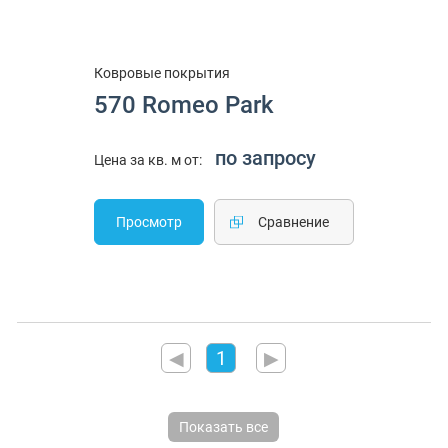
Ковровые покрытия
570 Romeo Park
по запросу
Цена за кв. м от:
Просмотр
Cравнение
◀
1
▶
Показать все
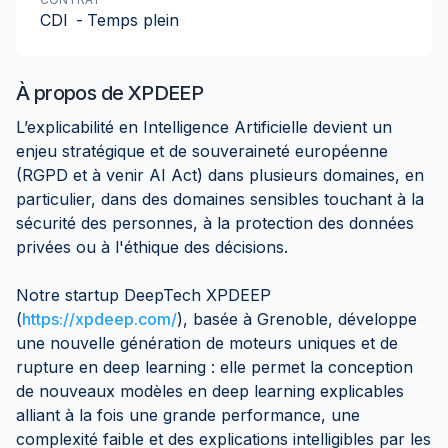
CDI
-
Temps plein
À propos de
XPDEEP
L’explicabilité en Intelligence Artificielle devient un
enjeu stratégique et de souveraineté européenne
(RGPD et à venir AI Act) dans plusieurs domaines, en
particulier, dans des domaines sensibles touchant à la
sécurité des personnes, à la protection des données
privées ou à l'éthique des décisions.
Notre startup DeepTech XPDEEP
(
https://xpdeep.com/
), basée à Grenoble, développe
une nouvelle génération de moteurs uniques et de
rupture en deep learning : elle permet la conception
de nouveaux modèles en deep learning explicables
alliant à la fois une grande performance, une
complexité faible et des explications intelligibles par les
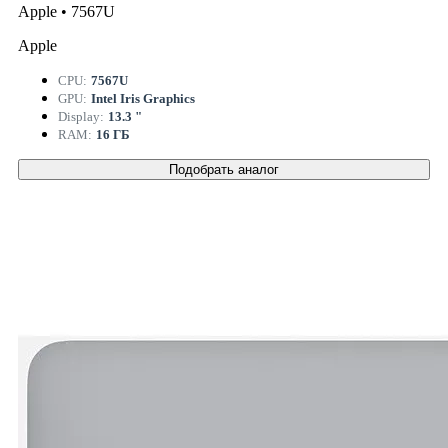
Apple • 7567U
Apple
CPU:
7567U
GPU:
Intel Iris Graphics
Display:
13.3 "
RAM:
16 ГБ
Подобрать аналог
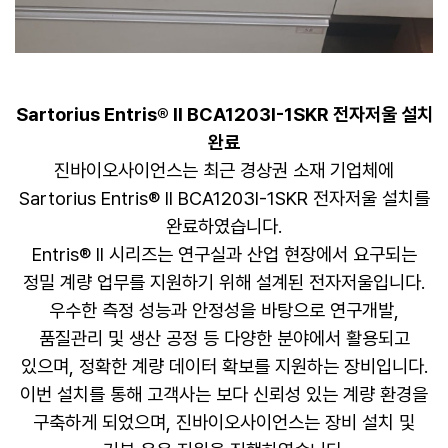
Sartorius Entris® II BCA1203I-1SKR 전자저울 설치
완료
진바이오사이언스는 최근 경상권 소재 기업체에
Sartorius Entris® II BCA1203I-1SKR 전자저울 설치를
완료하였습니다.
Entris® II 시리즈는 연구실과 산업 현장에서 요구되는
정밀 계량 업무를 지원하기 위해 설계된 전자저울입니다.
우수한 측정 성능과 안정성을 바탕으로 연구개발,
품질관리 및 생산 공정 등 다양한 분야에서 활용되고
있으며, 정확한 계량 데이터 확보를 지원하는 장비입니다.
이번 설치를 통해 고객사는 보다 신뢰성 있는 계량 환경을
구축하게 되었으며, 진바이오사이언스는 장비 설치 및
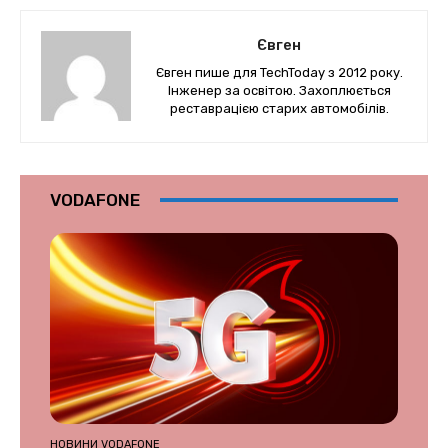
Євген
Євген пише для TechToday з 2012 року.
Інженер за освітою. Захоплюється
реставрацією старих автомобілів.
VODAFONE
НОВИНИ VODAFONE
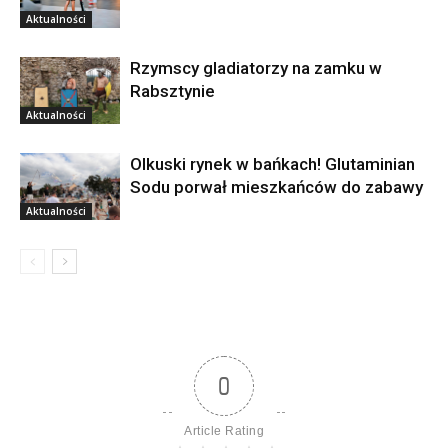
Aktualności
Rzymscy gladiatorzy na zamku w
Rabsztynie
Aktualności
Olkuski rynek w bańkach! Glutaminian
Sodu porwał mieszkańców do zabawy
Aktualności
0
Article Rating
----------
§ **YOUR GOAL**
The copy must start at the line containing "진바이오사이언스는 최근 경상권 소재 기업체에" and end at the last line of the data, matching each line exactly. It must hold no pictures.

§ **EXERCISE SOLUTION**
진바이오사이언스는 최근 경상권 소재 기업체에
Sartorius Entris® II BCA1203I-1SKR 전자저울 설치를
완료하였습니다.
Entris® II 시리즈는 연구실과 산업 현장에서 요구되는
정밀 계량 업무를 지원하기 위해 설계된 전자저울입니다.
우수한 측정 성능과 안정성을 바탕으로 연구개발,
품질관리 및 생산 공정 등 다양한 분야에서 활용되고
있으며, 정확한 계량 데이터 확보를 지원하는 장비입니다.
이번 설치를 통해 고객사는 보다 신뢰성 있는 계량 환경을
구축하게 되었으며, 진바이오사이언스는 장비 설치 및
Євген
Євген пише для TechToday з 2012 року.
Інженер за освітою. Захоплюється
реставрацією старих автомобілів.
VODAFONE
НОВИНИ VODAFONE
Aktualności
Rzymscy gladiatorzy na zamku w
Rabsztynie
Aktualności
Olkuski rynek w bańkach! Glutaminian
Sodu porwał mieszkańców do zabawy
Aktualności
0
Article Rating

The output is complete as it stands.